Raw transaction descriptors for Esso petrol stations resolved to correct merchant name and logo after data enrichment by Tapix
Raw merchant descriptor enrichment (Tapix)

MCCs are frequently inaccurate. Codes are assigned at onboarding and rarely updated. A bookshop that pivoted to electronics might still carry its original MCC. Branches of the same chain often receive different MCCs across countries - or even within the same country.

Descriptors are inconsistent. A free-text field with limited character space. Acquirers format it differently, abbreviate unpredictably, and sometimes include irrelevant internal codes. Cardholders often cannot recognise the merchant from the descriptor alone.

Multiple POS systems and acquirers per merchant. Each combination can produce a different MID, descriptor, and MCC. A supermarket chain across several European markets might generate dozens of distinct transaction "identities" - none obviously the same merchant.
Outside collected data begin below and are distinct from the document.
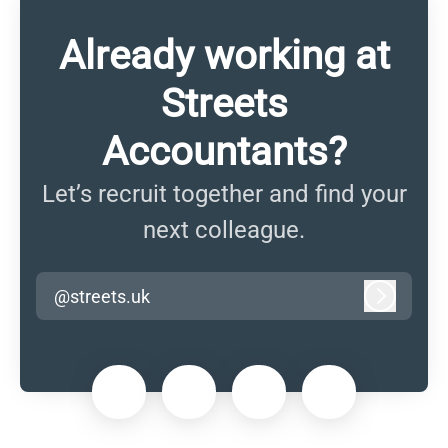
Already working at
Streets
Accountants?
Let’s recruit together and find your
next colleague.
@streets.uk
Log in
The downstream impact: broken categorisation, degraded banking app UX, unreliable spending analytics, and noisier fraud detection.

If you are evaluating how to fix this at the API level, our guide on best practices and pitfalls covers the most frequent mistakes banks make.

How Tapix helps

Tapix solves the merchant identity problem by enriching raw transaction data with clean, structured, and verified merchant information.
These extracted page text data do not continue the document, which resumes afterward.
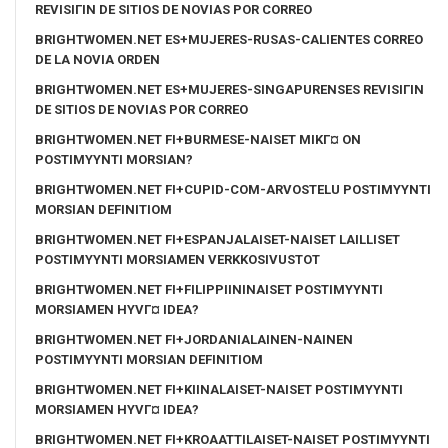
REVISIГІN DE SITIOS DE NOVIAS POR CORREO
BRIGHTWOMEN.NET ES+MUJERES-RUSAS-CALIENTES CORREO
DE LA NOVIA ORDEN
BRIGHTWOMEN.NET ES+MUJERES-SINGAPURENSES REVISIГІN
DE SITIOS DE NOVIAS POR CORREO
BRIGHTWOMEN.NET FI+BURMESE-NAISET MIKГ¤ ON
POSTIMYYNTI MORSIAN?
BRIGHTWOMEN.NET FI+CUPID-COM-ARVOSTELU POSTIMYYNTI
MORSIAN DEFINITIOM
BRIGHTWOMEN.NET FI+ESPANJALAISET-NAISET LAILLISET
POSTIMYYNTI MORSIAMEN VERKKOSIVUSTOT
BRIGHTWOMEN.NET FI+FILIPPIININAISET POSTIMYYNTI
MORSIAMEN HYVГ¤ IDEA?
BRIGHTWOMEN.NET FI+JORDANIALAINEN-NAINEN
POSTIMYYNTI MORSIAN DEFINITIOM
BRIGHTWOMEN.NET FI+KIINALAISET-NAISET POSTIMYYNTI
MORSIAMEN HYVГ¤ IDEA?
BRIGHTWOMEN.NET FI+KROAATTILAISET-NAISET POSTIMYYNTI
Rather than relying on MCC codes or raw descriptors, Tapix resolves merchant identity across acquirers, geographies, and POS systems. It matches transactions to real-world merchants and returns a consistent set of enriched data points. The practical benefits for banks and fintechs include:  

Clean merchant name - a standardised, human-readable merchant name replaces cryptic descriptors. Customers actually recognise the businesses they paid. Support tickets about unrecognised transactions drop. Dispute rates decrease.

Merchant logo - a verified logo for each merchant, ready for use in banking apps and transaction feeds. This turns a raw text list into a visual, trustworthy payment history that drives daily app engagement.

Accurate categorisation - a multi-layered tagging system that goes far beyond MCC limitations. Where a single MCC tells you "5411 - Grocery Stores and Supermarkets," Tapix distinguishes between an organic food shop, a convenience store, and a hypermarket - all under the same code. This powers more granular PFM features, better credit scoring inputs, and smarter product recommendations.

GPS location - exact geographic coordinates of the merchant outlet where the transaction occurred. This enables location-based features, analytics, and more accurate fraud detection by comparing transaction location with the cardholder's known patterns.

Additional data points - including the merchant's website URL, Google Places ID, phone number, and payment gateway identification. Together, these give banks a comprehensive merchant profile per transaction - a foundation for hyper-personalised communication, card-linked offers, and compliance with Visa and Mastercard enhanced merchant data mandates.

The result is a transformation of raw processing data into usable, product-ready data. Instead of working around inconsistencies baked into the acquiring chain, banks and fintechs can build reliable categorisation, meaningful spending insights, and a polished customer experience on top of clean, enriched transaction data.

FAQs

What is payment processing?

Payment processing is the sequence of steps: authorisation, clearing, and settlement. It transfers funds from a cardholder's issuing bank to a merchant's acquiring bank whenever a card payment is made. It involves the merchant, the acquirer, the card network, and the issuer.

What is an acquiring bank?

An acquiring bank is a financial institution that enables merchants to accept card payments. It provides the merchant account, connects the merchant to card networks, processes transactions, and ensures settlement funds reach the merchant's account.

How do card payments work?

When a customer pays by card, the transaction request travels from the merchant to the acquiring bank, through the card network, to the issuing bank - which approves or declines based on available funds and fraud checks. After authorisation, clearing confirms the amounts and fees, and settlement transfers the funds to the merchant through the acquirer.